» JOB 1
Copy out the records word for word, starting at their first line and ending with the line that contains "ACCÈS AUX SOINS DES PERSONNES EN", with both of those lines included.

» PAGE EXCERPT
Candidate says village worker called her cousin

LYNDON – Is village hall that concerned about a sign for the village president’s opponent?

Candidate Kathleen Stone thinks so.

The retired church secretary is facing incumbent Tim Crady in the race for village president on April 9.

Unlike some other villages, Lyndon’s election this year, like the one in 2011, has become particularly heated. Some of the trustee hopefuls are defining their candidacies by which village president candidate they support.

Here’s what happened Tuesday, by the account of Stone’s cousin, Pamela Beldin:

Public Works Superintendent Mike Williamson called Beldin, who lives in Ganado, Texas, at 10:57 a.m. to let Beldin know that Lyndon is holding an election and that signs were being placed on property without permission.

Williamson, who identified himself as working with the village, asked her whether Stone had gotten permission to put a sign on Beldin’s property in Lyndon.

Beldin told Williamson that Stone called her and got permission. She informed him that she was her cousin.

Williamson responded, “Uh, OK,” and hung up.

Beldin said she wasn’t upset that Williamson called her. “I just took it that he was trying to do his job,” she said.

Afterward, she informed Stone.

Stone questioned why a village employee would call about her sign during work hours.

“When did it become the water superintendent’s job to call and ask whether an election sign is legal or illegal? Shouldn’t that have come from the clerk’s office?” she wrote in a letter to Sauk Valley Media. “A worker does not do campaign work during working hours.”

» PROVIDED MATERIAL
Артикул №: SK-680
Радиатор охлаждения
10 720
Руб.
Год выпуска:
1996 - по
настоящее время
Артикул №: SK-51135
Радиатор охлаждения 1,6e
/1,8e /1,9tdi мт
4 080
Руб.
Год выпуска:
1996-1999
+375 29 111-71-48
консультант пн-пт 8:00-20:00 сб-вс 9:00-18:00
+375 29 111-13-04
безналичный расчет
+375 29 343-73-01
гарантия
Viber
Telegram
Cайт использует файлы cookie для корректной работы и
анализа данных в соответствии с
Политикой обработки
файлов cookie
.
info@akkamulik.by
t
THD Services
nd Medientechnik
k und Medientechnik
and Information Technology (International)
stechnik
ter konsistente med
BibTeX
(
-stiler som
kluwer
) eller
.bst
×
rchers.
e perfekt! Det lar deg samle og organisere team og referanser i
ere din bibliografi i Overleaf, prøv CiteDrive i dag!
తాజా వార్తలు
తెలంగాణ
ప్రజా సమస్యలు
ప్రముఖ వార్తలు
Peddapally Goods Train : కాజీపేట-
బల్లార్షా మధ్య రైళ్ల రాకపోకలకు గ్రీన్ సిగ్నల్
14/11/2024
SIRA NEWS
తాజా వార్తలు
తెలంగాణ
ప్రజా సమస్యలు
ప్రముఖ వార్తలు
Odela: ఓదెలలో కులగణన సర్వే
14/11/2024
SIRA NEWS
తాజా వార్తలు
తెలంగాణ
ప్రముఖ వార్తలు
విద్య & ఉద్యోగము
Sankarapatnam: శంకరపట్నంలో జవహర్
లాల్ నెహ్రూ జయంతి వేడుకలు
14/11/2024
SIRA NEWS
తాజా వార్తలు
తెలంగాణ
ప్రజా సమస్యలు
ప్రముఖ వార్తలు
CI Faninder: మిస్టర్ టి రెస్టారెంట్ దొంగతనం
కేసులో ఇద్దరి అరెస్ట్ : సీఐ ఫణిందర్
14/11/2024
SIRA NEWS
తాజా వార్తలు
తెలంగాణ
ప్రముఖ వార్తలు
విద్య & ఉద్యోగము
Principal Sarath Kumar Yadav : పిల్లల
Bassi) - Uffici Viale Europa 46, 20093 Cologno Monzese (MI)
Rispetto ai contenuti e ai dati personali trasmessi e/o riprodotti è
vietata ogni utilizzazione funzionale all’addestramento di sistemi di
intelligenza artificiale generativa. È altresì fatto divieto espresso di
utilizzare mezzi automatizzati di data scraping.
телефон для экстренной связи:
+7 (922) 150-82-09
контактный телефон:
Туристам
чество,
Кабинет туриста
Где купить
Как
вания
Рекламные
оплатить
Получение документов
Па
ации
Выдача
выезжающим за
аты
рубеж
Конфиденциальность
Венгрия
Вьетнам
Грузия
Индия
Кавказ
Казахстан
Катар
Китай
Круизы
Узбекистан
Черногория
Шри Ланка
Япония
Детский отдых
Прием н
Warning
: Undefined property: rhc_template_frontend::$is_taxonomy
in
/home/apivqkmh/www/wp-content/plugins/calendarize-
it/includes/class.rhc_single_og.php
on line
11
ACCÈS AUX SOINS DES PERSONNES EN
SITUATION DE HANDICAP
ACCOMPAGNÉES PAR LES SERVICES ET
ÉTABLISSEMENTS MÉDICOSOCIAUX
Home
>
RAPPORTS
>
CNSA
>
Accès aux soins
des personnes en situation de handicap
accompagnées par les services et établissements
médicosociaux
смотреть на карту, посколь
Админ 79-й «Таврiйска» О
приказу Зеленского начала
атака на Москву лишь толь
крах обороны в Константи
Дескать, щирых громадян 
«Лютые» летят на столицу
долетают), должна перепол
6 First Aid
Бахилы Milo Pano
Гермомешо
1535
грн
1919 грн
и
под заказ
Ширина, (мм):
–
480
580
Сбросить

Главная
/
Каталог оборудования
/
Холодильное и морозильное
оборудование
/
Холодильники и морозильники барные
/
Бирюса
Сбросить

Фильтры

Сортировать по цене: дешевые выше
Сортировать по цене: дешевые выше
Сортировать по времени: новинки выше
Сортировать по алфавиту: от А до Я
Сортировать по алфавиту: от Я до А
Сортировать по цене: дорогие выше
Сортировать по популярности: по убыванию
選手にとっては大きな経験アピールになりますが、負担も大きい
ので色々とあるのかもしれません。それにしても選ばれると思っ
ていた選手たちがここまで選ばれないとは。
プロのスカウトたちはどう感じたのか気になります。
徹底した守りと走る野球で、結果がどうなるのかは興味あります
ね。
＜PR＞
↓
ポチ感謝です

» JOB 2
Carry the news story about the Lyndon village president race further, picking up right after its last sentence.

» TASK RESULT 1
Артикул №: SK-680
Радиатор охлаждения
10 720
Руб.
Год выпуска:
1996 - по
настоящее время
Артикул №: SK-51135
Радиатор охлаждения 1,6e
/1,8e /1,9tdi мт
4 080
Руб.
Год выпуска:
1996-1999
+375 29 111-71-48
консультант пн-пт 8:00-20:00 сб-вс 9:00-18:00
+375 29 111-13-04
безналичный расчет
+375 29 343-73-01
гарантия
Viber
Telegram
Cайт использует файлы cookie для корректной работы и
анализа данных в соответствии с
Политикой обработки
файлов cookie
.
info@akkamulik.by
t
THD Services
nd Medientechnik
k und Medientechnik
and Information Technology (International)
stechnik
ter konsistente med
BibTeX
(
-stiler som
kluwer
) eller
.bst
×
rchers.
e perfekt! Det lar deg samle og organisere team og referanser i
ere din bibliografi i Overleaf, prøv CiteDrive i dag!
తాజా వార్తలు
తెలంగాణ
ప్రజా సమస్యలు
ప్రముఖ వార్తలు
Peddapally Goods Train : కాజీపేట-
బల్లార్షా మధ్య రైళ్ల రాకపోకలకు గ్రీన్ సిగ్నల్
14/11/2024
SIRA NEWS
తాజా వార్తలు
తెలంగాణ
ప్రజా సమస్యలు
ప్రముఖ వార్తలు
Odela: ఓదెలలో కులగణన సర్వే
14/11/2024
SIRA NEWS
తాజా వార్తలు
తెలంగాణ
ప్రముఖ వార్తలు
విద్య & ఉద్యోగము
Sankarapatnam: శంకరపట్నంలో జవహర్
లాల్ నెహ్రూ జయంతి వేడుకలు
14/11/2024
SIRA NEWS
తాజా వార్తలు
తెలంగాణ
ప్రజా సమస్యలు
ప్రముఖ వార్తలు
CI Faninder: మిస్టర్ టి రెస్టారెంట్ దొంగతనం
కేసులో ఇద్దరి అరెస్ట్ : సీఐ ఫణిందర్
14/11/2024
SIRA NEWS
తాజా వార్తలు
తెలంగాణ
ప్రముఖ వార్తలు
విద్య & ఉద్యోగము
Principal Sarath Kumar Yadav : పిల్లల
Bassi) - Uffici Viale Europa 46, 20093 Cologno Monzese (MI)
Rispetto ai contenuti e ai dati personali trasmessi e/o riprodotti è
vietata ogni utilizzazione funzionale all’addestramento di sistemi di
intelligenza artificiale generativa. È altresì fatto divieto espresso di
utilizzare mezzi automatizzati di data scraping.
телефон для экстренной связи:
+7 (922) 150-82-09
контактный телефон:
Туристам
чество,
Кабинет туриста
Где купить
Как
вания
Рекламные
оплатить
Получение документов
Па
ации
Выдача
выезжающим за
аты
рубеж
Конфиденциальность
Венгрия
Вьетнам
Грузия
Индия
Кавказ
Казахстан
Катар
Китай
Круизы
Узбекистан
Черногория
Шри Ланка
Япония
Детский отдых
Прием н
Warning
: Undefined property: rhc_template_frontend::$is_taxonomy
in
/home/apivqkmh/www/wp-content/plugins/calendarize-
it/includes/class.rhc_single_og.php
on line
11
ACCÈS AUX SOINS DES PERSONNES EN

» TASK RESULT 2
“My opinion of the election tactics of the opposition is that they are desperate and running scared that a woman who is 4 feet, 8 inches tall will win the election,” she wrote.

Crady said he had no idea Williamson called his opponent’s cousin. “You’ll have to ask him about that,” he said.

Williamson said he would comment after he got more information about what Stone was saying.

Stone and her husband, Francis, who regularly attend board meetings, are sympathetic to the minority of members on the village board. They contend Crady keeps information from residents – for instance, the facts surrounding the sale of a road grader.

They also sided with the board minority in its opposition to firing a maintenance employee last year. Those members said Crady didn’t give them documentation about the reasons for firing the employee, Will Shaffer. One of the trustees said Shaffer, who is black, was the victim of discrimination.